Luminal progenitor cells in women with BRCA1 mutations have 'forgotten' how to behave, Dr Lindeman said. "Usually, luminal progenitor cells multiply rapidly in the presence of certain growth factors. In BRCA1 women these cells don't even require growth factors to proliferate they misbehave from the outset.
"We also know that the BRCA1 gene is required for normal DNA repair. There may therefore be a triple whammy effect faulty growth control, faulty DNA repair and expanded luminal progenitor cell numbers ultimately resulting in breast cancer in some BRCA1 mutation carriers."

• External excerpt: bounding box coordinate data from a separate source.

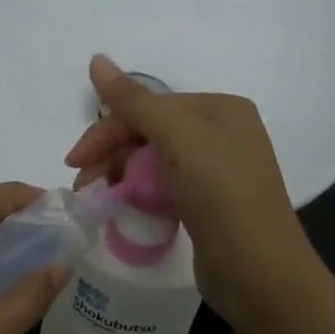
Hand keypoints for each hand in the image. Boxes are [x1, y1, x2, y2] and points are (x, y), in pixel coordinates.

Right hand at [64, 54, 321, 329]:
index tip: (75, 161)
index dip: (108, 129)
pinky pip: (163, 187)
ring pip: (152, 161)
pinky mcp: (207, 205)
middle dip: (111, 153)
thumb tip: (96, 59)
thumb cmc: (222, 197)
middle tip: (81, 182)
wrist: (260, 274)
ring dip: (120, 174)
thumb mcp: (178, 139)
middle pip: (149, 132)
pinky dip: (139, 193)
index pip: (149, 106)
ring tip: (96, 198)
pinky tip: (122, 206)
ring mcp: (215, 171)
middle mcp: (221, 134)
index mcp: (220, 109)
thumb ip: (134, 101)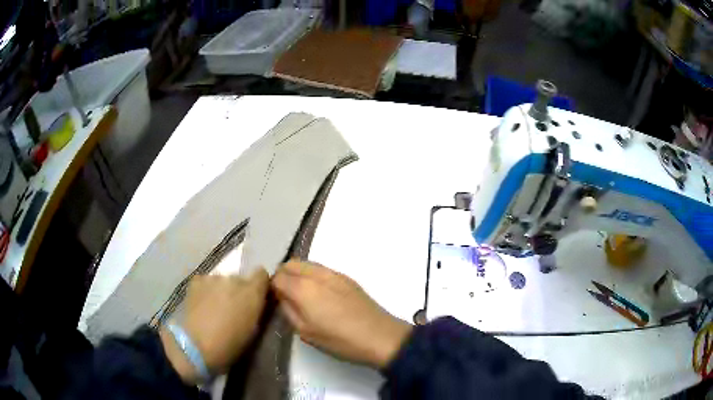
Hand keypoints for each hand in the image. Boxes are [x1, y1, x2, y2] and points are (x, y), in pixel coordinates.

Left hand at [160, 268, 268, 383]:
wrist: (198, 345)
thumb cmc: (231, 344)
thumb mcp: (253, 329)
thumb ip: (256, 310)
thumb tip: (256, 303)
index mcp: (252, 292)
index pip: (261, 274)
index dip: (259, 284)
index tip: (256, 296)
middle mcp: (234, 279)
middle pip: (239, 279)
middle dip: (237, 291)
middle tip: (231, 309)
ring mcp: (213, 278)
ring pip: (221, 281)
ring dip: (221, 291)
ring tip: (213, 308)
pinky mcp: (197, 280)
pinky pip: (205, 282)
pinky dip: (205, 290)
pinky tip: (201, 305)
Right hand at [272, 260, 412, 368]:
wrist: (380, 336)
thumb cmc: (340, 340)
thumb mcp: (306, 332)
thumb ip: (288, 311)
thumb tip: (282, 297)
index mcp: (304, 288)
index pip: (278, 277)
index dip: (272, 288)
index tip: (274, 300)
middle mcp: (317, 274)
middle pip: (290, 264)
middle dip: (283, 276)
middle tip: (285, 295)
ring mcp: (334, 273)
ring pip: (306, 264)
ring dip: (297, 274)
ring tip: (302, 295)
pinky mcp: (347, 277)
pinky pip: (321, 269)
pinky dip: (312, 275)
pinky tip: (319, 295)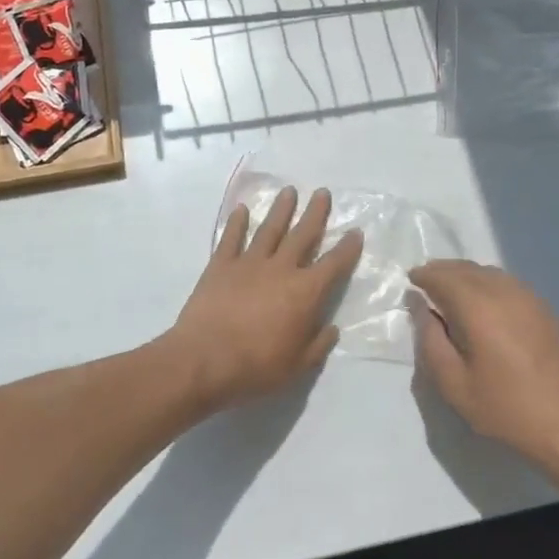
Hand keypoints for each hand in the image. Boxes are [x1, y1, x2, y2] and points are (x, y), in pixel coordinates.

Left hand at [164, 186, 362, 413]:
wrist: (203, 361)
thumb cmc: (255, 368)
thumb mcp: (297, 367)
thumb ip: (317, 345)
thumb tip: (331, 328)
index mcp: (305, 293)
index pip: (333, 265)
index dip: (347, 248)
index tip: (355, 231)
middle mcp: (281, 269)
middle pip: (302, 235)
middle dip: (315, 214)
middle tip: (322, 193)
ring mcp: (249, 263)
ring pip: (269, 229)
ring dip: (281, 209)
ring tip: (289, 191)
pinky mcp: (220, 265)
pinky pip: (231, 238)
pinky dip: (237, 223)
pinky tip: (241, 209)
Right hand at [411, 260, 558, 485]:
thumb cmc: (506, 408)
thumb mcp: (454, 384)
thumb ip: (430, 341)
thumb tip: (422, 308)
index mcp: (477, 306)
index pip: (442, 276)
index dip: (424, 276)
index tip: (411, 282)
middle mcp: (502, 290)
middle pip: (465, 268)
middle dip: (443, 271)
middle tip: (427, 283)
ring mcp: (528, 296)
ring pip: (488, 272)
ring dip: (466, 276)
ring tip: (453, 293)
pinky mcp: (544, 308)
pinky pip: (507, 283)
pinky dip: (488, 284)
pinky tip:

Dr Visvader said in the long-term, breast biopsies might be able to reveal misbehaving luminal progenitor cells. What's more, certain 'markers' might one day help guide diagnosis and treatment. "For example, c-KIT is a key marker of the luminal progenitor cell and I expect we will see an increase in pathologists routinely using this as a diagnostic marker for basal-like tumours," she said. "It may even be possible to develop new drugs that target c-KIT, since drugs are already available that target different forms of this marker."
Dr Lindeman said the identification of stem cells, luminal progenitor cells and other cell types in the breast was now beginning to reveal a breast cancer roadmap - highlighting cancer-prone cell types and key genetic pathways. "Hopefully this will lead to new, tailored therapies for the next generation of women."
Dr Visvader said the research had only been possible through the generous donation of breast tissue by women undergoing breast surgery, together with the support of their surgeons and pathologists. The study was facilitated by the Kathleen Cuningham Foundation Consortium for Research into Familial Breast Cancer.